Task: Copy every record below exactly as it stands.

(Saved entries)

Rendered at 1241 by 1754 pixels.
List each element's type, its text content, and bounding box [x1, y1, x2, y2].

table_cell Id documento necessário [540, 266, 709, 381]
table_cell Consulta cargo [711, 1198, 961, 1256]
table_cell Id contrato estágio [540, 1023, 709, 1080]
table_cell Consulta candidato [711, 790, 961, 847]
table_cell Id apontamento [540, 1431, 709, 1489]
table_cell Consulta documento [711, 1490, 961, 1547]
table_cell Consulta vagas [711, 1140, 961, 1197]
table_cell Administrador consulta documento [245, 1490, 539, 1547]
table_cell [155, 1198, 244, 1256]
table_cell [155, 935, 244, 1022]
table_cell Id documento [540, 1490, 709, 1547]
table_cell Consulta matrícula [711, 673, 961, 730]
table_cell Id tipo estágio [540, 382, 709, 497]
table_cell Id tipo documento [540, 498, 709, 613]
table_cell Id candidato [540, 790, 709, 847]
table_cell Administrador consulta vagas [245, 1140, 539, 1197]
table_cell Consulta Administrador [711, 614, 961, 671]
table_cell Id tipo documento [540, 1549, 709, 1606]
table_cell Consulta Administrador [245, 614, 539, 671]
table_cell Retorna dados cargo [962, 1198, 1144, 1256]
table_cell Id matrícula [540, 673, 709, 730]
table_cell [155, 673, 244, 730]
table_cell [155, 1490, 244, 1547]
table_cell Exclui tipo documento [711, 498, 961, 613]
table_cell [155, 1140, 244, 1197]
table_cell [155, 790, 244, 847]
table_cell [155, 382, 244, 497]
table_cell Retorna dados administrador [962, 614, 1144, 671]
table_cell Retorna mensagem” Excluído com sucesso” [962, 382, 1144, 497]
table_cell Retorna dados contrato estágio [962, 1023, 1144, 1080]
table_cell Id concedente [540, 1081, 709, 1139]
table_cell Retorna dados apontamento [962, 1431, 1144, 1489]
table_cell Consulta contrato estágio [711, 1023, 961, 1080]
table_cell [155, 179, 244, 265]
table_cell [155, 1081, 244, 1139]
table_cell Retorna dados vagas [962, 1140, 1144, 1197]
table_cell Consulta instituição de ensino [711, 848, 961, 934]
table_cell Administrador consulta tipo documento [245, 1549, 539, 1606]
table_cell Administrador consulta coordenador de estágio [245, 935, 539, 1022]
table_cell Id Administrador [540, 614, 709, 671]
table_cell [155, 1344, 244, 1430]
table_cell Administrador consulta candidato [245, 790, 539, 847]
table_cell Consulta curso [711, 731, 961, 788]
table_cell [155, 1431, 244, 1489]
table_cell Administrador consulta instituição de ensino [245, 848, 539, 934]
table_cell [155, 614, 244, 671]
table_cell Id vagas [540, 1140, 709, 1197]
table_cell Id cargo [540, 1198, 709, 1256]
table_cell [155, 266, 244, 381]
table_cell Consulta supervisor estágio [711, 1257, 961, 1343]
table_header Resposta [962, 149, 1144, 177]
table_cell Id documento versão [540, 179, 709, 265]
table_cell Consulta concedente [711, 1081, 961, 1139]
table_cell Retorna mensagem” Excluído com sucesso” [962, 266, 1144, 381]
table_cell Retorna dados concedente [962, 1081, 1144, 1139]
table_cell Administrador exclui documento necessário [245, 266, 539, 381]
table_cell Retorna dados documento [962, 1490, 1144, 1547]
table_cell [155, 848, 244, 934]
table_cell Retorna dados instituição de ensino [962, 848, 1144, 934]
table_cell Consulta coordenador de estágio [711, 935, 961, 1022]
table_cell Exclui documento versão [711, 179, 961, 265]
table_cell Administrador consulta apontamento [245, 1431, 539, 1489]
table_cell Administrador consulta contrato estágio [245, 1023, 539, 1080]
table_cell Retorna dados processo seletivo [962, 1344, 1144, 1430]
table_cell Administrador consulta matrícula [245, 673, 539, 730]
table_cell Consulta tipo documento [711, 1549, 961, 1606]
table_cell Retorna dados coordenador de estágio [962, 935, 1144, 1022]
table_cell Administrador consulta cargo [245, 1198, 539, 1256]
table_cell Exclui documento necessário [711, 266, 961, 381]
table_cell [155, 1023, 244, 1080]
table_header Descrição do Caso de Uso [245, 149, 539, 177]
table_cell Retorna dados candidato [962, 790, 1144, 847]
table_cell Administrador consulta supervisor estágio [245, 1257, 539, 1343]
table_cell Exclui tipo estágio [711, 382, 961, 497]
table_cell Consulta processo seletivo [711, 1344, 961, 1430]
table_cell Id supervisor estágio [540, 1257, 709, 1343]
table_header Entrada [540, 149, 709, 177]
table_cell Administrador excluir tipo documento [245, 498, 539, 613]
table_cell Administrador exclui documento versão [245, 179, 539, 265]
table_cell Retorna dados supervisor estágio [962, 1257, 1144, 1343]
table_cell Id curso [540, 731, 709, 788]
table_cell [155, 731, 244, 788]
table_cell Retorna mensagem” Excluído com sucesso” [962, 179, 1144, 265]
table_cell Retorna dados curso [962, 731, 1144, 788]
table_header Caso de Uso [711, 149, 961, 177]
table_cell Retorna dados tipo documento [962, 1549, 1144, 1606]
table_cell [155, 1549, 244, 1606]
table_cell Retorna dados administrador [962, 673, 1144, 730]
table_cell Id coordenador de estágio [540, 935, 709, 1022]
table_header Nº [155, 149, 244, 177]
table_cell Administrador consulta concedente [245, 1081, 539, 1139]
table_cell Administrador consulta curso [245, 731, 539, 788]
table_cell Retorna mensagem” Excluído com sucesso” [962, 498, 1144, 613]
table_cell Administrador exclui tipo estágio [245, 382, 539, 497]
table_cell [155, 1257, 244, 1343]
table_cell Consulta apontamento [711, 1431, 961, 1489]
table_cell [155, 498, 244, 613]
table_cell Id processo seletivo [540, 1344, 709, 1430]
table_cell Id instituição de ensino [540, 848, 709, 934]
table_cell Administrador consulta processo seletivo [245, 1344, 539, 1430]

Exercise result:
Rendered at 1241 by 1754 pixels.
List each element's type, its text content, and bounding box [x1, y1, x2, y2].

table_cell Id documento necessário [540, 266, 709, 381]
table_cell Consulta cargo [711, 1198, 961, 1256]
table_cell Id contrato estágio [540, 1023, 709, 1080]
table_cell Consulta candidato [711, 790, 961, 847]
table_cell Id apontamento [540, 1431, 709, 1489]
table_cell Consulta documento [711, 1490, 961, 1547]
table_cell Consulta vagas [711, 1140, 961, 1197]
table_cell Administrador consulta documento [245, 1490, 539, 1547]
table_cell [155, 1198, 244, 1256]
table_cell [155, 935, 244, 1022]
table_cell Id documento [540, 1490, 709, 1547]
table_cell Consulta matrícula [711, 673, 961, 730]
table_cell Id tipo estágio [540, 382, 709, 497]
table_cell Id tipo documento [540, 498, 709, 613]
table_cell Id candidato [540, 790, 709, 847]
table_cell Administrador consulta vagas [245, 1140, 539, 1197]
table_cell Consulta Administrador [711, 614, 961, 671]
table_cell Id tipo documento [540, 1549, 709, 1606]
table_cell Consulta Administrador [245, 614, 539, 671]
table_cell Retorna dados cargo [962, 1198, 1144, 1256]
table_cell Id matrícula [540, 673, 709, 730]
table_cell [155, 673, 244, 730]
table_cell [155, 1490, 244, 1547]
table_cell Exclui tipo documento [711, 498, 961, 613]
table_cell [155, 1140, 244, 1197]
table_cell [155, 790, 244, 847]
table_cell [155, 382, 244, 497]
table_cell Retorna dados administrador [962, 614, 1144, 671]
table_cell Retorna mensagem” Excluído com sucesso” [962, 382, 1144, 497]
table_cell Retorna dados contrato estágio [962, 1023, 1144, 1080]
table_cell Id concedente [540, 1081, 709, 1139]
table_cell Retorna dados apontamento [962, 1431, 1144, 1489]
table_cell Consulta contrato estágio [711, 1023, 961, 1080]
table_cell [155, 179, 244, 265]
table_cell [155, 1081, 244, 1139]
table_cell Retorna dados vagas [962, 1140, 1144, 1197]
table_cell Consulta instituição de ensino [711, 848, 961, 934]
table_cell Administrador consulta tipo documento [245, 1549, 539, 1606]
table_cell Administrador consulta coordenador de estágio [245, 935, 539, 1022]
table_cell Id Administrador [540, 614, 709, 671]
table_cell [155, 1344, 244, 1430]
table_cell Administrador consulta candidato [245, 790, 539, 847]
table_cell Consulta curso [711, 731, 961, 788]
table_cell [155, 1431, 244, 1489]
table_cell Administrador consulta instituição de ensino [245, 848, 539, 934]
table_cell [155, 614, 244, 671]
table_cell Id vagas [540, 1140, 709, 1197]
table_cell Id cargo [540, 1198, 709, 1256]
table_cell [155, 266, 244, 381]
table_cell Consulta supervisor estágio [711, 1257, 961, 1343]
table_header Resposta [962, 149, 1144, 177]
table_cell Id documento versão [540, 179, 709, 265]
table_cell Consulta concedente [711, 1081, 961, 1139]
table_cell Retorna mensagem” Excluído com sucesso” [962, 266, 1144, 381]
table_cell Retorna dados concedente [962, 1081, 1144, 1139]
table_cell Administrador exclui documento necessário [245, 266, 539, 381]
table_cell Retorna dados documento [962, 1490, 1144, 1547]
table_cell [155, 848, 244, 934]
table_cell Retorna dados instituição de ensino [962, 848, 1144, 934]
table_cell Consulta coordenador de estágio [711, 935, 961, 1022]
table_cell Exclui documento versão [711, 179, 961, 265]
table_cell Administrador consulta apontamento [245, 1431, 539, 1489]
table_cell Administrador consulta contrato estágio [245, 1023, 539, 1080]
table_cell Retorna dados processo seletivo [962, 1344, 1144, 1430]
table_cell Administrador consulta matrícula [245, 673, 539, 730]
table_cell Consulta tipo documento [711, 1549, 961, 1606]
table_cell Retorna dados coordenador de estágio [962, 935, 1144, 1022]
table_cell Administrador consulta cargo [245, 1198, 539, 1256]
table_cell Exclui documento necessário [711, 266, 961, 381]
table_cell [155, 1023, 244, 1080]
table_header Descrição do Caso de Uso [245, 149, 539, 177]
table_cell Retorna dados candidato [962, 790, 1144, 847]
table_cell Administrador consulta supervisor estágio [245, 1257, 539, 1343]
table_cell Exclui tipo estágio [711, 382, 961, 497]
table_cell Consulta processo seletivo [711, 1344, 961, 1430]
table_cell Id supervisor estágio [540, 1257, 709, 1343]
table_header Entrada [540, 149, 709, 177]
table_cell Administrador excluir tipo documento [245, 498, 539, 613]
table_cell Administrador exclui documento versão [245, 179, 539, 265]
table_cell Retorna dados supervisor estágio [962, 1257, 1144, 1343]
table_cell Id curso [540, 731, 709, 788]
table_cell [155, 731, 244, 788]
table_cell Retorna mensagem” Excluído com sucesso” [962, 179, 1144, 265]
table_cell Retorna dados curso [962, 731, 1144, 788]
table_header Caso de Uso [711, 149, 961, 177]
table_cell Retorna dados tipo documento [962, 1549, 1144, 1606]
table_cell [155, 1549, 244, 1606]
table_cell Retorna dados administrador [962, 673, 1144, 730]
table_cell Id coordenador de estágio [540, 935, 709, 1022]
table_header Nº [155, 149, 244, 177]
table_cell Administrador consulta concedente [245, 1081, 539, 1139]
table_cell Administrador consulta curso [245, 731, 539, 788]
table_cell Retorna mensagem” Excluído com sucesso” [962, 498, 1144, 613]
table_cell Administrador exclui tipo estágio [245, 382, 539, 497]
table_cell [155, 1257, 244, 1343]
table_cell Consulta apontamento [711, 1431, 961, 1489]
table_cell [155, 498, 244, 613]
table_cell Id processo seletivo [540, 1344, 709, 1430]
table_cell Id instituição de ensino [540, 848, 709, 934]
table_cell Administrador consulta processo seletivo [245, 1344, 539, 1430]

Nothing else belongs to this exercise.